#### Data extracts:

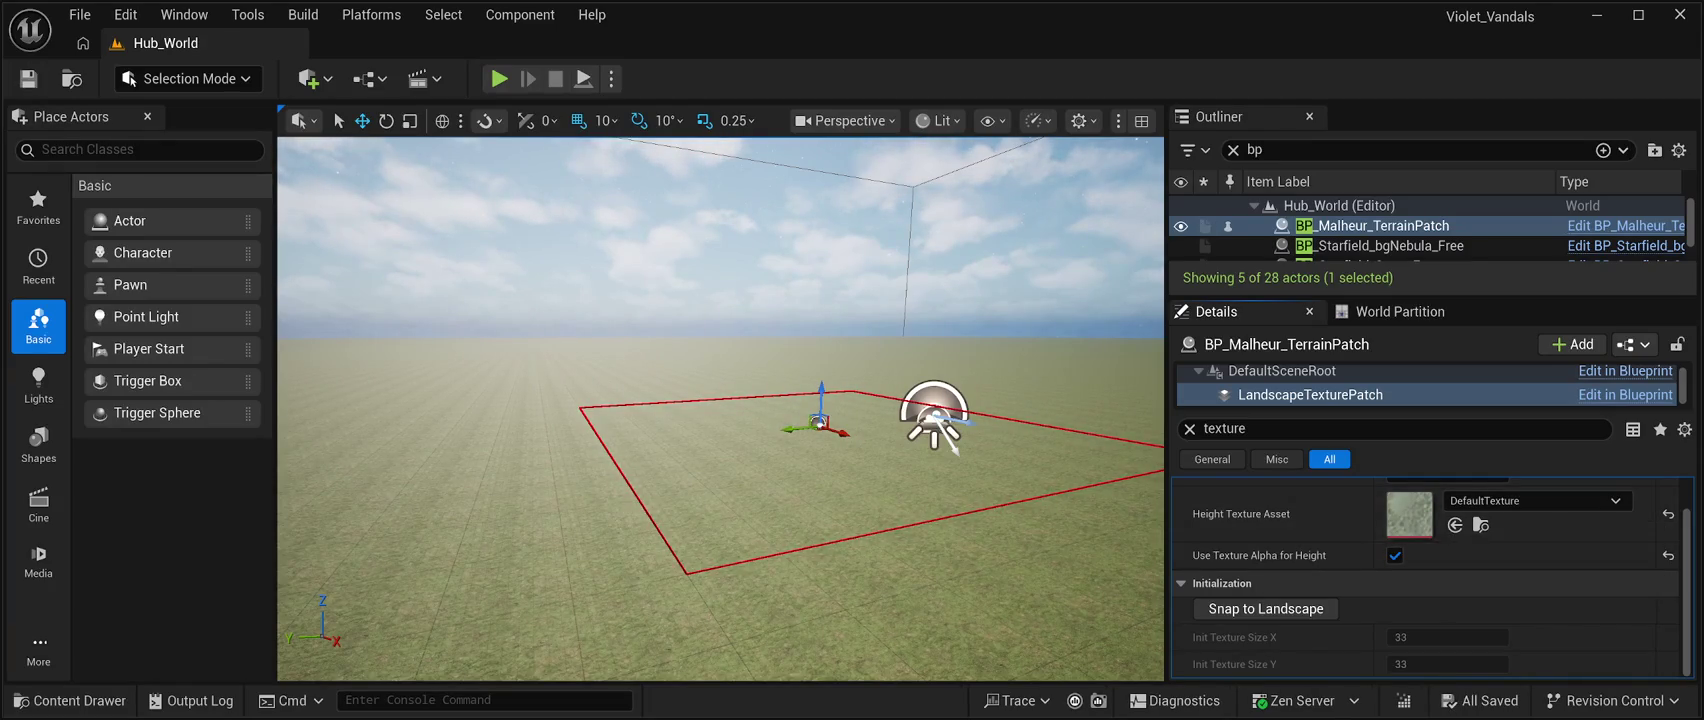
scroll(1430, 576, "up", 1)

...

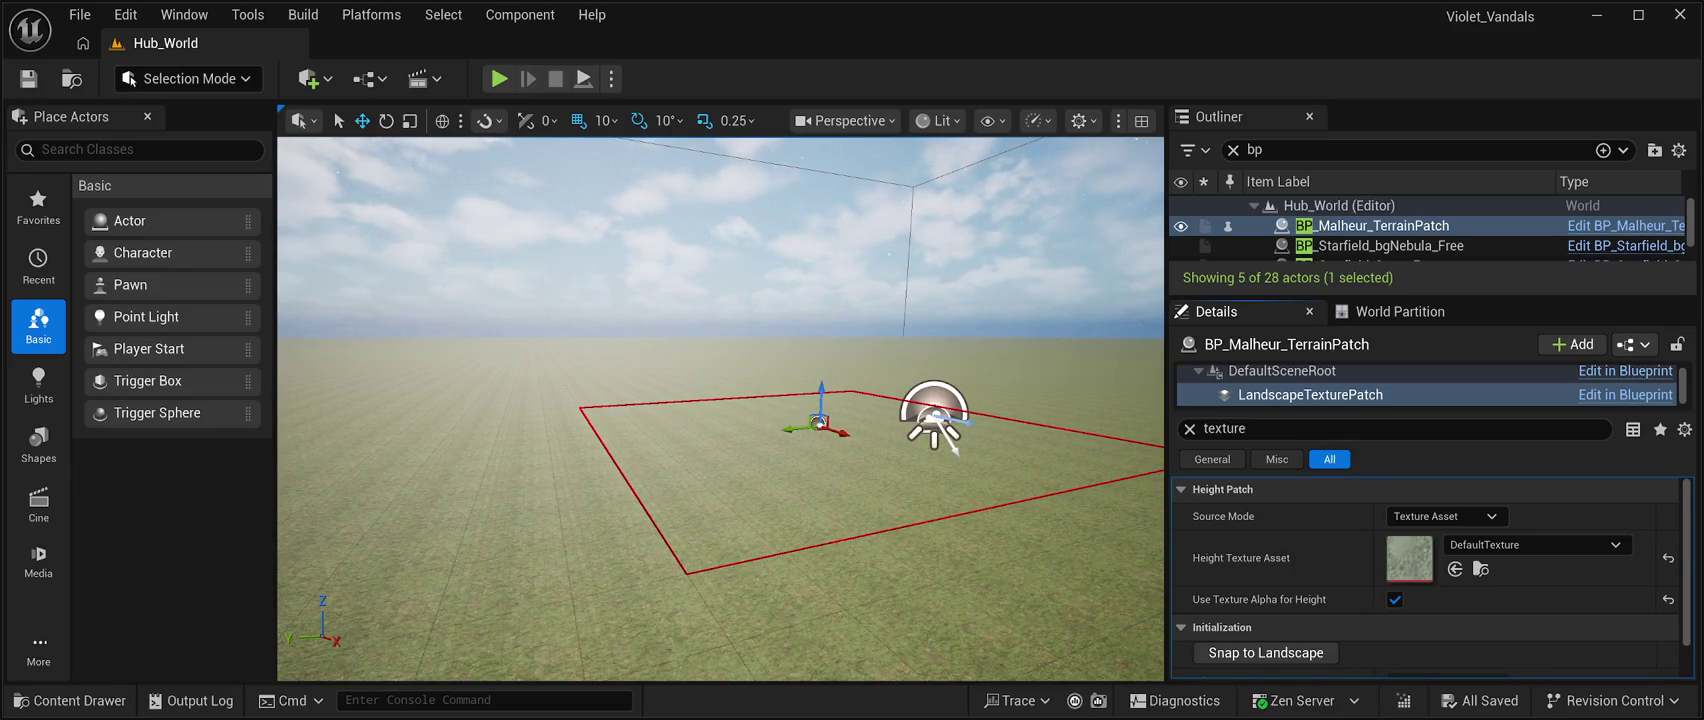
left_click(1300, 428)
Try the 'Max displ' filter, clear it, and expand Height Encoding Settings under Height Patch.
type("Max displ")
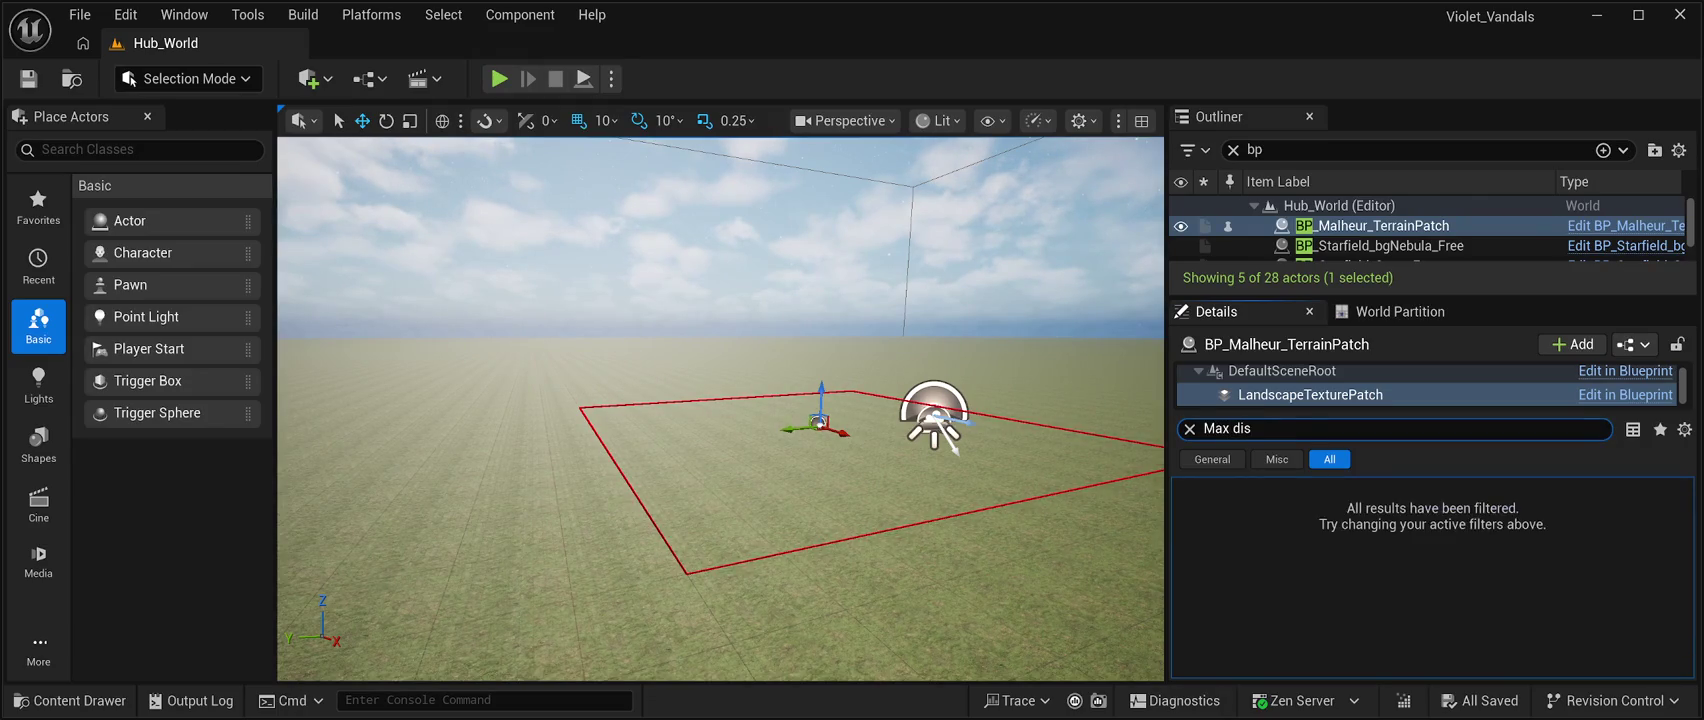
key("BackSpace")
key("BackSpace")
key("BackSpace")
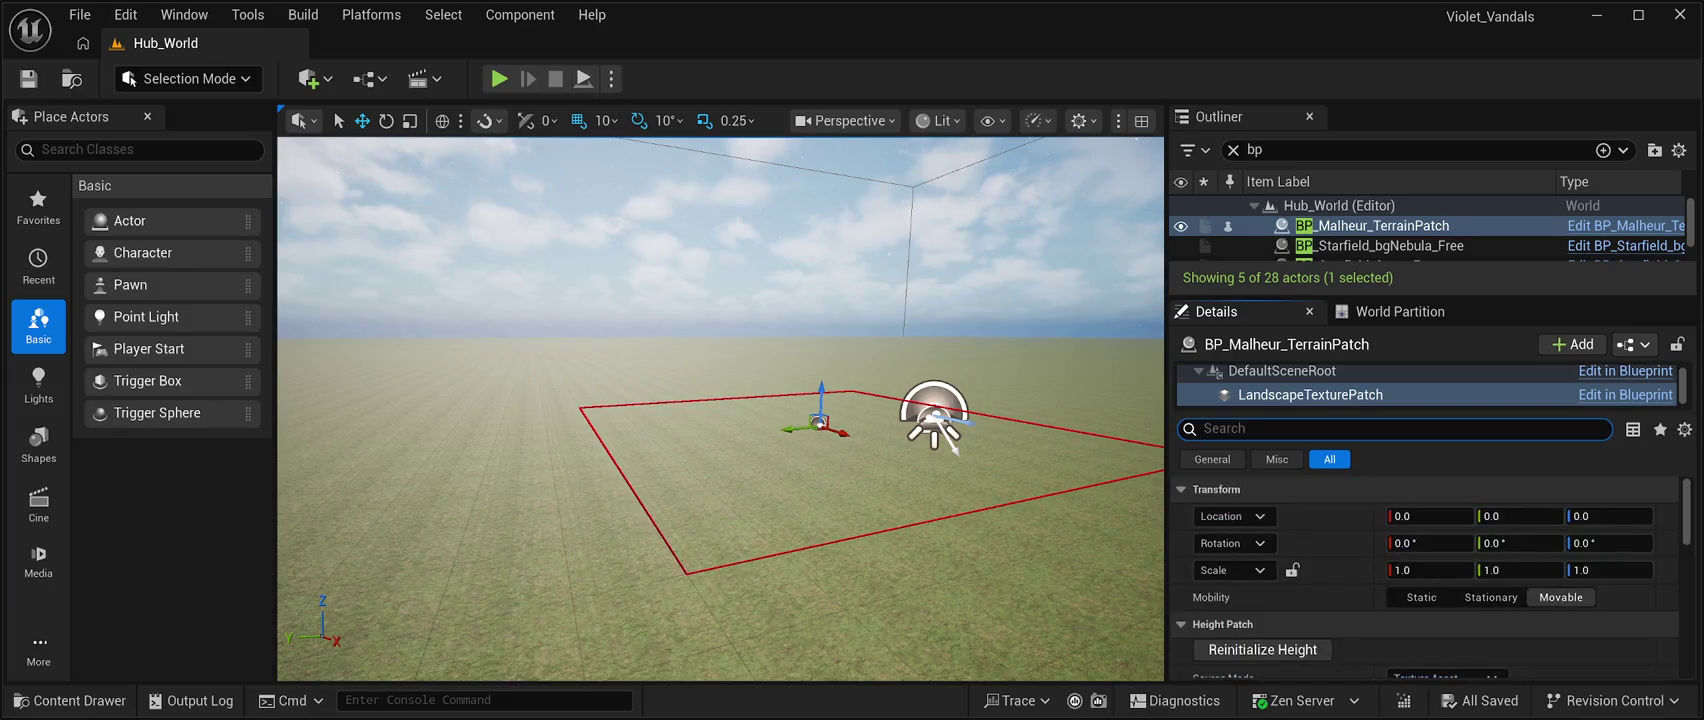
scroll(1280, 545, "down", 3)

#### Problem to work on:
Which lines of the data include the string "displ"? Copy each of them.

#### Solution for this exercise:
Try the 'Max displ' filter, clear it, and expand Height Encoding Settings under Height Patch.
type("Max displ")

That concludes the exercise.